SLIDE 25 Design Problem for You
- Idea: Each day, collect all the files (f1, f2, …, fn) that
are logged that day. Then, publish something in the next day’s newspaper, to commit to these files.
- Question: What should we publish?
Needs to be short, and ensure after-the-fact changes or backdating are detectable.
- When a file fi is exhibited into evidence in a trial,
how can judge verify it hasn’t been modified post- facto?
SLIDE 26 Your Solution
- Store in database: f1, Sign(f1), f2, Sign(f2), …,
fn, Sign(fn)
- Publish: public key
- To verify fi : reveal f1, Sign(fi)
- Critique: Sysadmin can get a copy of the
private key, modify database, update the signature, and thus modify old entries or create new backdated entries.
SLIDE 27 Your Solution
- Publish: H(f1, f2, …, fn)
- To verify fi : reveal f1, f2, …, fn
SLIDE 28 Solution
- Each day, collect all the files (f1, f2, …, fn) that are
logged that day.
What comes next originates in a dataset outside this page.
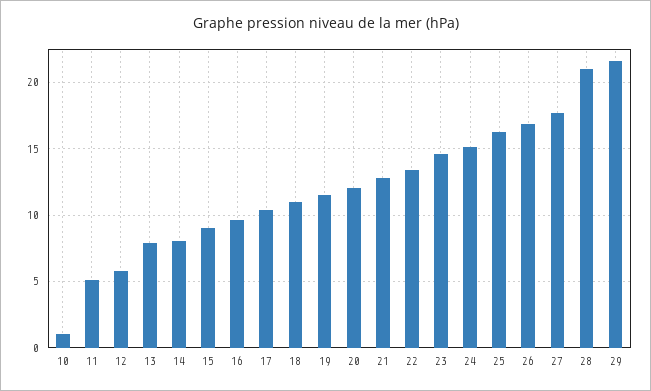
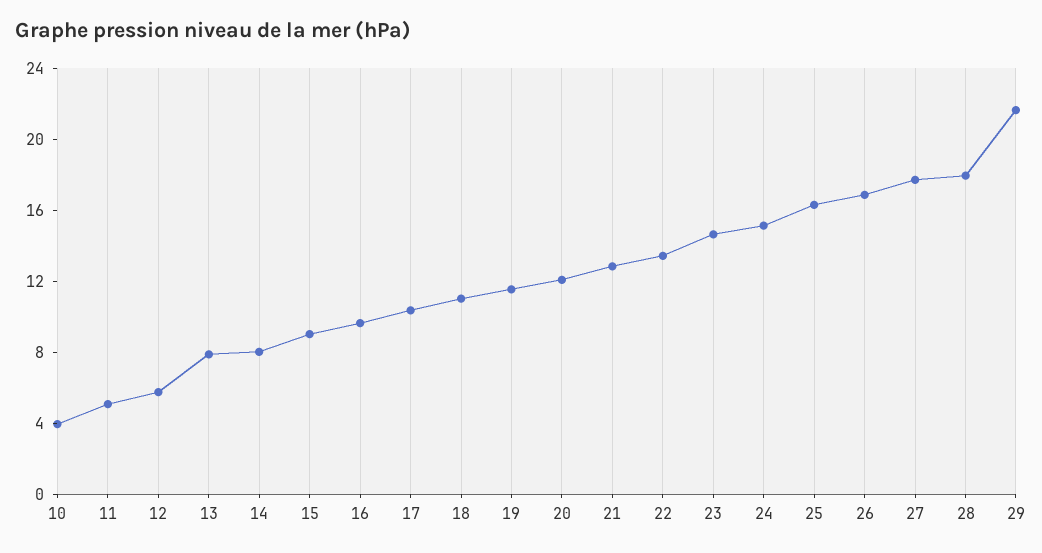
10: 1 -> 4
28: 21 -> 18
Then, publish H(f1, f2, …, fn) in the next day’s newspaper, to commit to these files.
- When a file fi is exhibited into evidence in a trial,
reveal f1, f2, …, fn to judge. Judge can hash them, check that their hash was in the right day’s newspaper, and check that fi is in the list.
SLIDE 29 Better Solution
- Each day, collect all the files (f1, f2, …, fn) that are
logged that day. Let f0 be the previous day’s hash. Publish H(f0, f1, f2, …, fn) in the next day’s newspaper, to commit to these files.
- Note that exhibiting file fi into evidence still requires
revealing entire list of other files (f1, f2, …, fn) that were logged that day. Can you think of any way to avoid that?
SLIDE 30 Take-away
- Using hash chaining, we can provide tamper-
evident audit logs that let us detect after-the-fact modifications and backdated entries.